** Opening Dataset records block **

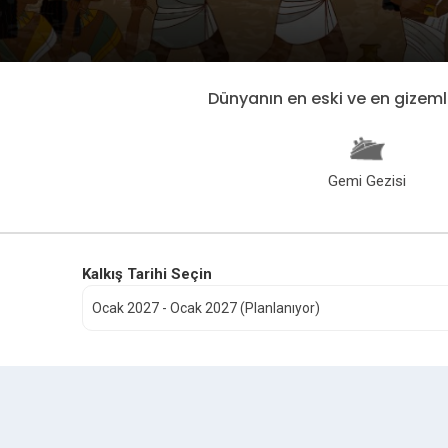
Dünyanın en eski ve en gizeml
Gemi Gezisi
Kalkış Tarihi Seçin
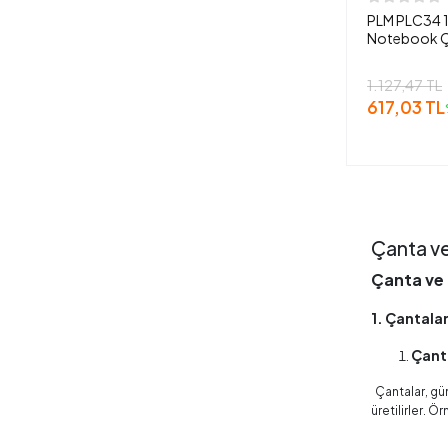
PLM PLC34 1
Notebook Ç
1.127,47 TL
617,03 TL
Çanta ve
Çanta ve 
1. Çantalar
Çant
Çantalar, gün
üretilirler. Ö
Özellikleri:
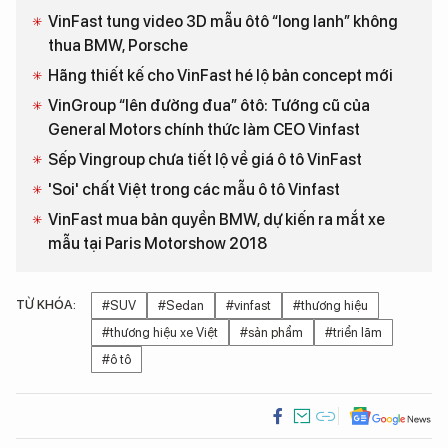
VinFast tung video 3D mẫu ôtô “long lanh” không
thua BMW, Porsche
Hãng thiết kế cho VinFast hé lộ bản concept mới
VinGroup “lên đường đua” ôtô: Tướng cũ của
General Motors chính thức làm CEO Vinfast
Sếp Vingroup chưa tiết lộ về giá ô tô VinFast
'Soi' chất Việt trong các mẫu ô tô Vinfast
VinFast mua bản quyền BMW, dự kiến ra mắt xe
mẫu tại Paris Motorshow 2018
TỪ KHÓA:
#SUV
#Sedan
#vinfast
#thương hiệu
#thương hiệu xe Việt
#sản phẩm
#triển lãm
#ô tô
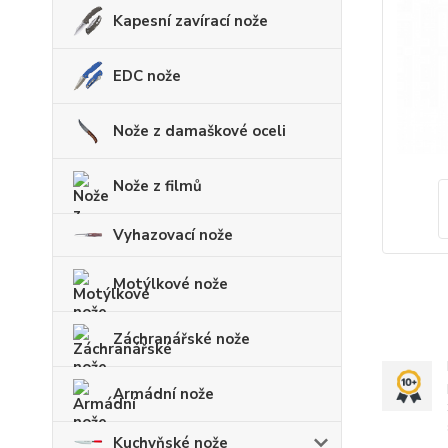
Kapesní zavírací nože
EDC nože
Nože z damaškové oceli
Nože z filmů
Vyhazovací nože
Motýlkové nože
Záchranářské nože
Armádní nože
Kuchyňské nože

** Closing Dataset records block **

Could you give the text of all the items again with "Çanta ve" swapped for "Bavul ve" and nothing else changed? Leave the pictures out.

§ Response for this exercise:
Dünyanın en eski ve en gizeml
Gemi Gezisi
Kalkış Tarihi Seçin
PLM PLC34 1
Notebook Ç
1.127,47 TL
617,03 TL
Bavul ve
Bavul ve 
1. Çantalar
Çant
Çantalar, gün
üretilirler. Ö
Özellikleri:
VinFast tung video 3D mẫu ôtô “long lanh” không
thua BMW, Porsche
Hãng thiết kế cho VinFast hé lộ bản concept mới
VinGroup “lên đường đua” ôtô: Tướng cũ của
General Motors chính thức làm CEO Vinfast
Sếp Vingroup chưa tiết lộ về giá ô tô VinFast
'Soi' chất Việt trong các mẫu ô tô Vinfast
VinFast mua bản quyền BMW, dự kiến ra mắt xe
mẫu tại Paris Motorshow 2018
TỪ KHÓA:
#SUV
#Sedan
#vinfast
#thương hiệu
#thương hiệu xe Việt
#sản phẩm
#triển lãm
#ô tô
Kapesní zavírací nože
EDC nože
Nože z damaškové oceli
Nože z filmů
Vyhazovací nože
Motýlkové nože
Záchranářské nože
Armádní nože
Kuchyňské nože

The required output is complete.